── Material for this task

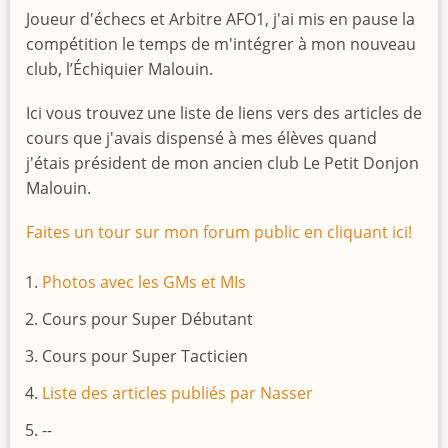
Joueur d'échecs et Arbitre AFO1, j'ai mis en pause la
compétition le temps de m'intégrer à mon nouveau
club, l’Échiquier Malouin.
Ici vous trouvez une liste de liens vers des articles de
cours que j'avais dispensé à mes élèves quand
j'étais président de mon ancien club Le Petit Donjon
Malouin.
Faites un tour sur mon forum public en cliquant ici!
Photos avec les GMs et MIs
Cours pour Super Débutant
Cours pour Super Tacticien
Liste des articles publiés par Nasser
--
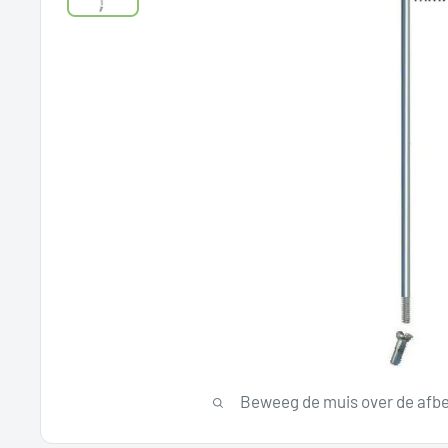
Beweeg de muis over de afbe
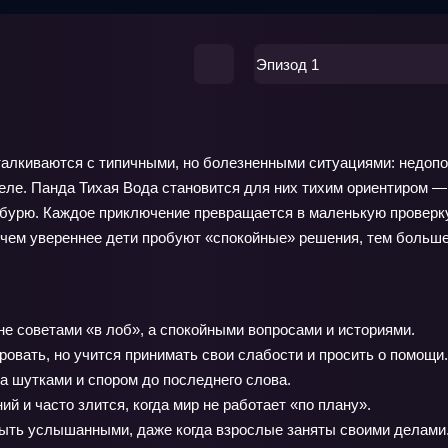
Эпизод 1
сталкиваются с типичными, но болезненными ситуациями: недоп
ле. Панда Тихая Вода становится для них тихим ориентиром — о
 бурю. Каждое приключение превращается в маленькую проверку
И чем увереннее дети пробуют «спокойные» решения, тем больше
не советами «в лоб», а спокойными вопросами и историями.
овать, но учится принимать свои слабости и просить о помощи.
а шутками и спором до последнего слова.
 и часто злится, когда мир не работает «по плану».
быть услышанными, даже когда взрослые заняты своими делами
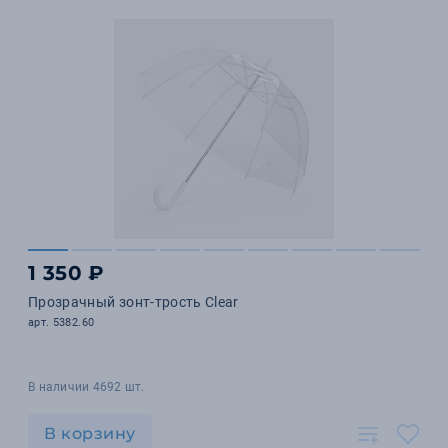
1 350 ₽
Прозрачный зонт-трость Clear
арт. 5382.60
В наличии 4692 шт.
В корзину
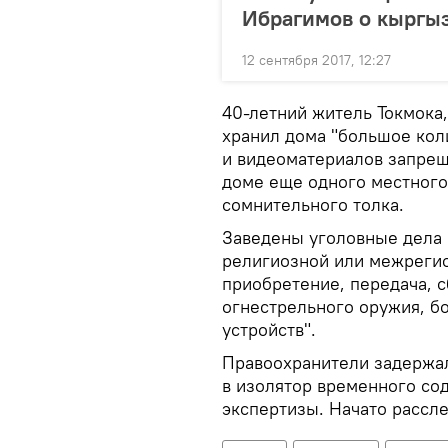
Ибрагимов о кыргы
12 сентября 2017, 12:27
40-летний житель Токмока
хранил дома "большое коли
и видеоматериалов запрещ
доме еще одного местного
сомнительного толка.
Заведены уголовные дела 
религиозной или межреги
приобретение, передача, с
огнестрельного оружия, б
устройств".
Правоохранители задержал
в изолятор временного с
экспертизы. Начато рассл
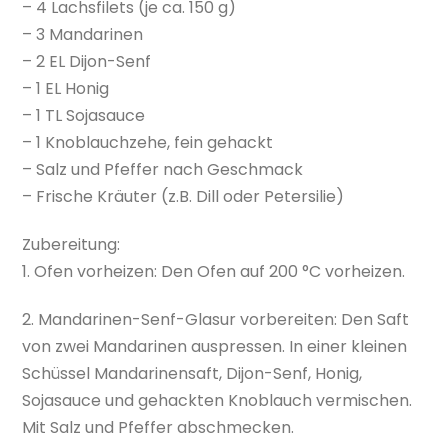
– 4 Lachsfilets (je ca. 150 g)
– 3 Mandarinen
– 2 EL Dijon-Senf
– 1 EL Honig
– 1 TL Sojasauce
– 1 Knoblauchzehe, fein gehackt
– Salz und Pfeffer nach Geschmack
– Frische Kräuter (z.B. Dill oder Petersilie)
Zubereitung:
1. Ofen vorheizen: Den Ofen auf 200 °C vorheizen.
2. Mandarinen-Senf-Glasur vorbereiten: Den Saft
von zwei Mandarinen auspressen. In einer kleinen
Schüssel Mandarinensaft, Dijon-Senf, Honig,
Sojasauce und gehackten Knoblauch vermischen.
Mit Salz und Pfeffer abschmecken.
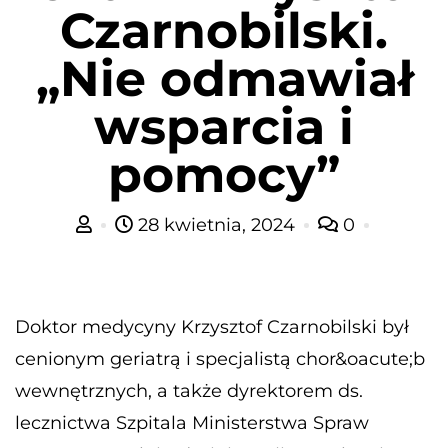
Czarnobilski.
„Nie odmawiał
wsparcia i
pomocy”
28 kwietnia, 2024
0
Doktor medycyny Krzysztof Czarnobilski był
cenionym geriatrą i specjalistą chor&oacute;b
wewnętrznych, a także dyrektorem ds.
lecznictwa Szpitala Ministerstwa Spraw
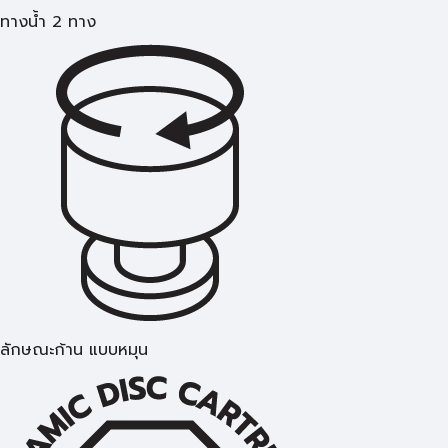
ทางน้ำ 2 ทาง
ลักษณะก้าน แบบหมุน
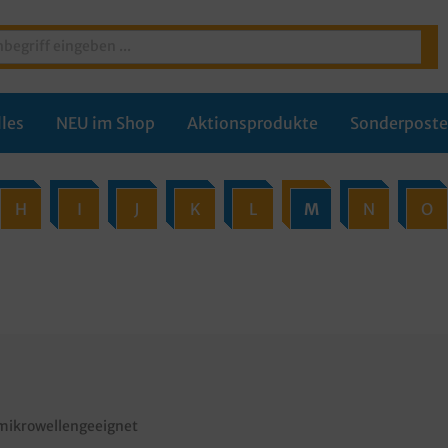
les
NEU im Shop
Aktionsprodukte
Sonderpost
H
I
J
K
L
M
N
O
 mikrowellengeeignet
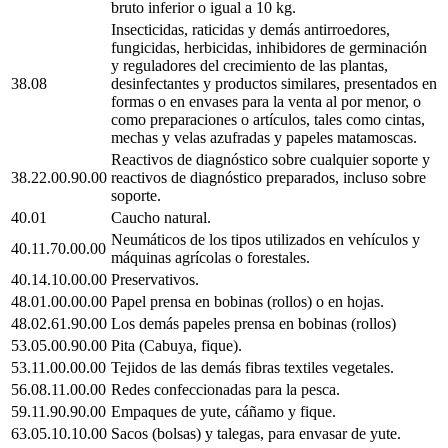
bruto inferior o igual a 10 kg.
Insecticidas, raticidas y demás antirroedores,
fungicidas, herbicidas, inhibidores de germinación
y reguladores del crecimiento de las plantas,
38.08
desinfectantes y productos similares, presentados en
formas o en envases para la venta al por menor, o
como preparaciones o artículos, tales como cintas,
mechas y velas azufradas y papeles matamoscas.
Reactivos de diagnóstico sobre cualquier soporte y
38.22.00.90.00
reactivos de diagnóstico preparados, incluso sobre
soporte.
40.01
Caucho natural.
Neumáticos de los tipos utilizados en vehículos y
40.11.70.00.00
máquinas agrícolas o forestales.
40.14.10.00.00
Preservativos.
48.01.00.00.00
Papel prensa en bobinas (rollos) o en hojas.
48.02.61.90.00
Los demás papeles prensa en bobinas (rollos)
53.05.00.90.00
Pita (Cabuya, fique).
53.11.00.00.00
Tejidos de las demás fibras textiles vegetales.
56.08.11.00.00
Redes confeccionadas para la pesca.
59.11.90.90.00
Empaques de yute, cáñamo y fique.
63.05.10.10.00
Sacos (bolsas) y talegas, para envasar de yute.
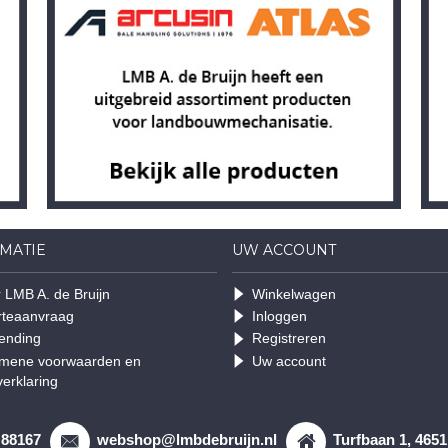
MATIE
UW ACCOUNT
 LMB A. de Bruijn
Winkelwagen
rteaanvraag
Inloggen
ending
Registreren
mene voorwaarden en
Uw account
verklaring
 88167
webshop@lmbdebruijn.nl
Turfbaan 1, 465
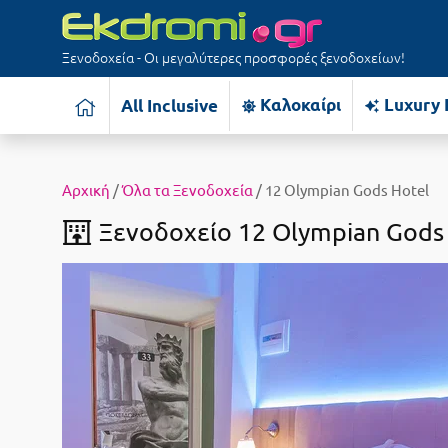
Ξενοδοχεία - Οι μεγαλύτερες προσφορές ξενοδοχείων!
Καλοκαίρι
Luxury 
All Inclusive
Αρχική
/
Όλα τα Ξενοδοχεία
/ 12 Olympian Gods Hotel
Ξενοδοχείο 12 Olympian Gods 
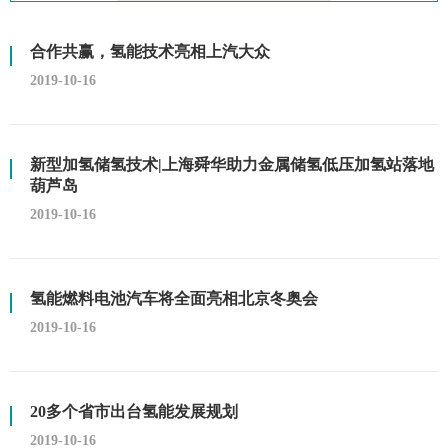
合作共赢，氢能技术亮相上汽大众
2019-10-16
新型加氢储氢技术|上海舜华助力金属储氢低压加氢站落地
葫芦岛
2019-10-16
氢能燃料电池汽车将全面亮相北京冬奥会
2019-10-16
20多个省市出台氢能发展规划
2019-10-16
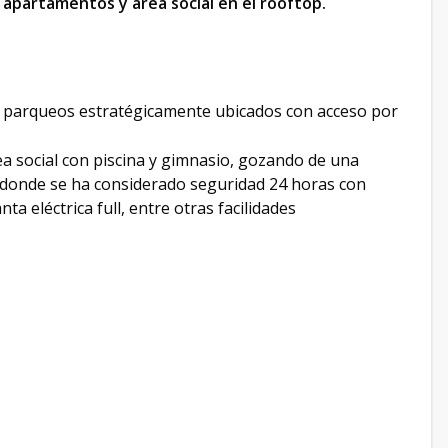
apartamentos y área social en el rooftop.
y parqueos estratégicamente ubicados con acceso por
a social con piscina y gimnasio, gozando de una
co donde se ha considerado seguridad 24 horas con
ta eléctrica full, entre otras facilidades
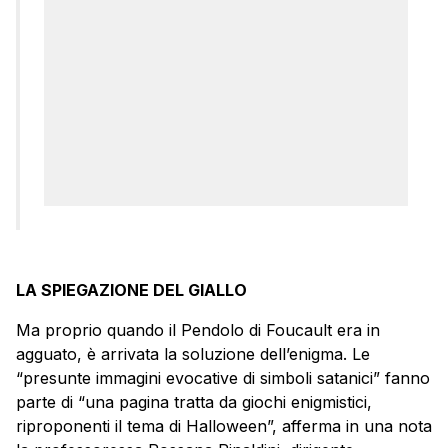
LA SPIEGAZIONE DEL GIALLO
Ma proprio quando il Pendolo di Foucault era in
agguato, è arrivata la soluzione dell’enigma. Le
“presunte immagini evocative di simboli satanici” fanno
parte di “una pagina tratta da giochi enigmistici,
riproponenti il tema di Halloween”, afferma in una nota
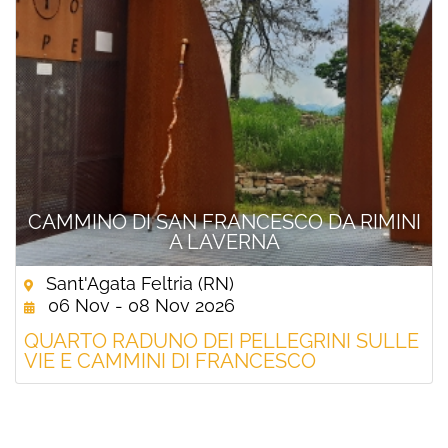
CAMMINO DI SAN FRANCESCO DA RIMINI
A LAVERNA
Sant'Agata Feltria (RN)
06 Nov - 08 Nov 2026
QUARTO RADUNO DEI PELLEGRINI SULLE
VIE E CAMMINI DI FRANCESCO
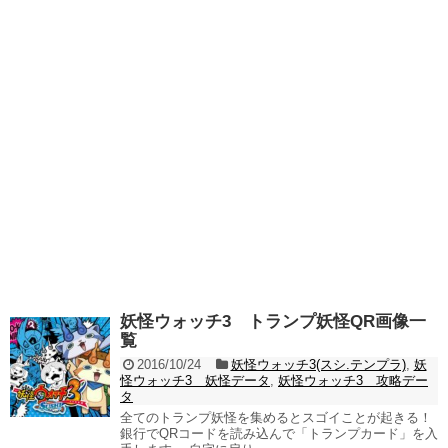
妖怪ウォッチ3 トランプ妖怪QR画像一
覧
2016/10/24
妖怪ウォッチ3(スシ.テンプラ)
,
妖
怪ウォッチ3 妖怪データ
,
妖怪ウォッチ3 攻略デー
タ
全てのトランプ妖怪を集めるとスゴイことが起きる！
銀行でQRコードを読み込んで「トランプカード」を入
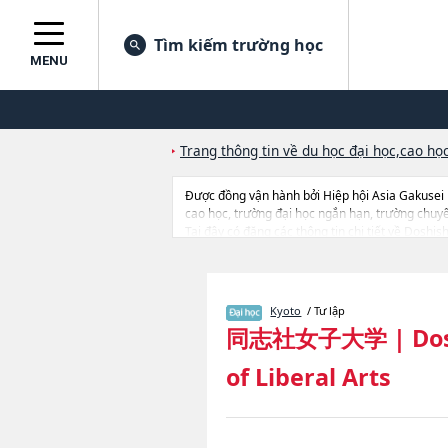
Tìm kiếm trường học
MENU
Trang thông tin về du học đại học,cao học
Được đồng vận hành bởi Hiệp hội Asia Gakusei
cao học, trường đại học ngắn hạn, trường chuy
Tại đây có đăng các thông tin chi tiết về Doshi
Contemporary Social StudieshoặcNgành Human 
ngành học, thông tin liên quan đến thi tuyển như
Kyoto
/ Tư lập
同志社女子大学
|
Do
of Liberal Arts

────

Exercise instructions> Copy the text of every item above exactly as it reads, line for line, and leave the pictures out of your answer.

Solution to this problem>
Joueur d'échecs et Arbitre AFO1, j'ai mis en pause la
compétition le temps de m'intégrer à mon nouveau
club, l’Échiquier Malouin.
Ici vous trouvez une liste de liens vers des articles de
cours que j'avais dispensé à mes élèves quand
j'étais président de mon ancien club Le Petit Donjon
Malouin.
Faites un tour sur mon forum public en cliquant ici!
Photos avec les GMs et MIs
Cours pour Super Débutant
Cours pour Super Tacticien
Liste des articles publiés par Nasser
--
Beweeg de muis over de afbe
Эпизод 1
сталкиваются с типичными, но болезненными ситуациями: недоп
ле. Панда Тихая Вода становится для них тихим ориентиром — о
 бурю. Каждое приключение превращается в маленькую проверку
И чем увереннее дети пробуют «спокойные» решения, тем больше
не советами «в лоб», а спокойными вопросами и историями.
овать, но учится принимать свои слабости и просить о помощи.
а шутками и спором до последнего слова.
 и часто злится, когда мир не работает «по плану».
быть услышанными, даже когда взрослые заняты своими делами
1 350 ₽
Прозрачный зонт-трость Clear
арт. 5382.60
В наличии 4692 шт.
В корзину
Ибрагимов о кыргы
12 сентября 2017, 12:27
40-летний житель Токмока
хранил дома "большое коли
и видеоматериалов запрещ
доме еще одного местного
сомнительного толка.
Заведены уголовные дела 
религиозной или межреги
приобретение, передача, с
огнестрельного оружия, б
устройств".
Правоохранители задержал
в изолятор временного с
экспертизы. Начато рассл
– 4 Lachsfilets (je ca. 150 g)
– 3 Mandarinen
– 2 EL Dijon-Senf
– 1 EL Honig
– 1 TL Sojasauce
– 1 Knoblauchzehe, fein gehackt
– Salz und Pfeffer nach Geschmack
– Frische Kräuter (z.B. Dill oder Petersilie)
Zubereitung:
1. Ofen vorheizen: Den Ofen auf 200 °C vorheizen.
2. Mandarinen-Senf-Glasur vorbereiten: Den Saft
von zwei Mandarinen auspressen. In einer kleinen
Schüssel Mandarinensaft, Dijon-Senf, Honig,
Sojasauce und gehackten Knoblauch vermischen.
Mit Salz und Pfeffer abschmecken.
Czarnobilski.
„Nie odmawiał
wsparcia i
pomocy”
28 kwietnia, 2024
0
Doktor medycyny Krzysztof Czarnobilski był
cenionym geriatrą i specjalistą chor&oacute;b
wewnętrznych, a także dyrektorem ds.
lecznictwa Szpitala Ministerstwa Spraw
ทางน้ำ 2 ทาง
ลักษณะก้าน แบบหมุน
les
NEU im Shop
Aktionsprodukte
Sonderpost
H
I
J
K
L
M
N
O
 mikrowellengeeignet
bruto inferior o igual a 10 kg.
Insecticidas, raticidas y demás antirroedores,
fungicidas, herbicidas, inhibidores de germinación
y reguladores del crecimiento de las plantas,
38.08
desinfectantes y productos similares, presentados en
formas o en envases para la venta al por menor, o
como preparaciones o artículos, tales como cintas,
mechas y velas azufradas y papeles matamoscas.
Reactivos de diagnóstico sobre cualquier soporte y
38.22.00.90.00
reactivos de diagnóstico preparados, incluso sobre
soporte.
40.01
Caucho natural.
Neumáticos de los tipos utilizados en vehículos y
40.11.70.00.00
máquinas agrícolas o forestales.
40.14.10.00.00
Preservativos.
48.01.00.00.00
Papel prensa en bobinas (rollos) o en hojas.
48.02.61.90.00
Los demás papeles prensa en bobinas (rollos)
53.05.00.90.00
Pita (Cabuya, fique).
53.11.00.00.00
Tejidos de las demás fibras textiles vegetales.
56.08.11.00.00
Redes confeccionadas para la pesca.
59.11.90.90.00
Empaques de yute, cáñamo y fique.
63.05.10.10.00
Sacos (bolsas) y talegas, para envasar de yute.
MATIE
UW ACCOUNT
 LMB A. de Bruijn
Winkelwagen
rteaanvraag
Inloggen
ending
Registreren
mene voorwaarden en
Uw account
verklaring
 88167
webshop@lmbdebruijn.nl
Turfbaan 1, 465
Ξενοδοχεία - Οι μεγαλύτερες προσφορές ξενοδοχείων!
Καλοκαίρι
Luxury 
All Inclusive
Αρχική
/
Όλα τα Ξενοδοχεία
/ 12 Olympian Gods Hotel
Ξενοδοχείο 12 Olympian Gods 
合作共赢，氢能技术亮相上汽大众
2019-10-16
新型加氢储氢技术|上海舜华助力金属储氢低压加氢站落地
葫芦岛
2019-10-16
氢能燃料电池汽车将全面亮相北京冬奥会
2019-10-16
20多个省市出台氢能发展规划
2019-10-16
apartamentos y área social en el rooftop.
y parqueos estratégicamente ubicados con acceso por
a social con piscina y gimnasio, gozando de una
co donde se ha considerado seguridad 24 horas con
ta eléctrica full, entre otras facilidades
LA SPIEGAZIONE DEL GIALLO
Ma proprio quando il Pendolo di Foucault era in
agguato, è arrivata la soluzione dell’enigma. Le
“presunte immagini evocative di simboli satanici” fanno
parte di “una pagina tratta da giochi enigmistici,
riproponenti il tema di Halloween”, afferma in una nota
CAMMINO DI SAN FRANCESCO DA RIMINI
A LAVERNA
Sant'Agata Feltria (RN)
06 Nov - 08 Nov 2026
QUARTO RADUNO DEI PELLEGRINI SULLE
VIE E CAMMINI DI FRANCESCO
妖怪ウォッチ3 トランプ妖怪QR画像一
覧
2016/10/24
妖怪ウォッチ3(スシ.テンプラ)
,
妖
怪ウォッチ3 妖怪データ
,
妖怪ウォッチ3 攻略デー
タ
全てのトランプ妖怪を集めるとスゴイことが起きる！
銀行でQRコードを読み込んで「トランプカード」を入
Tìm kiếm trường học
MENU
Trang thông tin về du học đại học,cao học
Được đồng vận hành bởi Hiệp hội Asia Gakusei
cao học, trường đại học ngắn hạn, trường chuy
Tại đây có đăng các thông tin chi tiết về Doshi
Contemporary Social StudieshoặcNgành Human 
ngành học, thông tin liên quan đến thi tuyển như
Kyoto
/ Tư lập
同志社女子大学
|
Do
of Liberal Arts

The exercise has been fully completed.